**WHAT YOU ARE ASKED TO DO**
Gather every line in the records below that contains the word "deal", and copy each such line in full.

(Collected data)
# # # # # # #

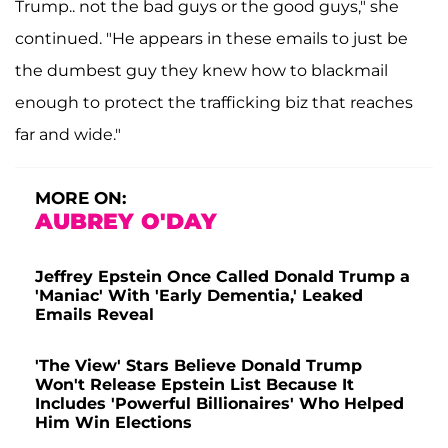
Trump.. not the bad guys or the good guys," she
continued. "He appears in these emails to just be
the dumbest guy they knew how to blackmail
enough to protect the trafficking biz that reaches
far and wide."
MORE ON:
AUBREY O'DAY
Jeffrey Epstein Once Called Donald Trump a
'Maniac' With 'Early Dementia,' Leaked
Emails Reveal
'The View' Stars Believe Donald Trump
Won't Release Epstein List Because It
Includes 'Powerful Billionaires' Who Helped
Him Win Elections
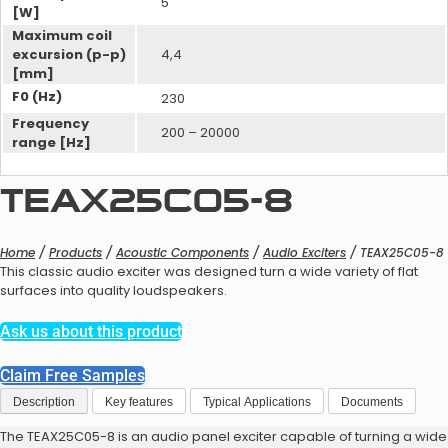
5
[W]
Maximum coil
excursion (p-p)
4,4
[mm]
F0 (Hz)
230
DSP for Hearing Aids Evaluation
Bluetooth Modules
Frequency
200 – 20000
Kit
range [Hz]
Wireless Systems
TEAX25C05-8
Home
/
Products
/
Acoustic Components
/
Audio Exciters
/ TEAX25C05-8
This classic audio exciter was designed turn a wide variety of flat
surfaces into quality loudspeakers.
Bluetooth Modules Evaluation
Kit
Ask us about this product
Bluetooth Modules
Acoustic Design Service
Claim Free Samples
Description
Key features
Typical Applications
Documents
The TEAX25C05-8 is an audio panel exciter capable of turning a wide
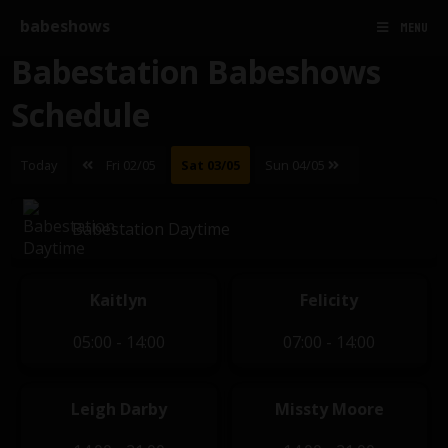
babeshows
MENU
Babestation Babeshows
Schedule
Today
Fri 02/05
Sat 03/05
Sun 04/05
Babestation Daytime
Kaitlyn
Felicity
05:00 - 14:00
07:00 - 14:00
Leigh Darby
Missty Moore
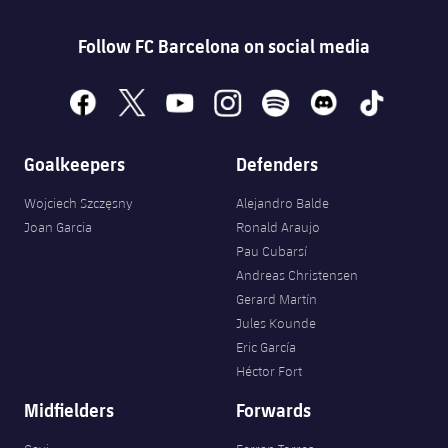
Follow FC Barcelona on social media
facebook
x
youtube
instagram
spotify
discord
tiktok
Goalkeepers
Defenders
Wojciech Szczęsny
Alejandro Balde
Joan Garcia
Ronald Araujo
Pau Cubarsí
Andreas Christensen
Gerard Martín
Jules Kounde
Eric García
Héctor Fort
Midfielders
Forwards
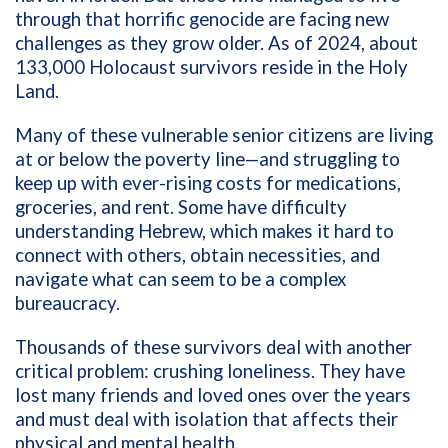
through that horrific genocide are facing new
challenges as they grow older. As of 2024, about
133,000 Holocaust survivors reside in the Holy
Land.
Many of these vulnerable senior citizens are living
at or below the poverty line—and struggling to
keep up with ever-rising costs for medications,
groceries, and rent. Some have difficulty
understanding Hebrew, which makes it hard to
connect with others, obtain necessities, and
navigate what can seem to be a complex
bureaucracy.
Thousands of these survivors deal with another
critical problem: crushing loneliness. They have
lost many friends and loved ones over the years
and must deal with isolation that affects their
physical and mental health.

# # # # # # #

**RESPONSE AREA**
Thousands of these survivors deal with another
and must deal with isolation that affects their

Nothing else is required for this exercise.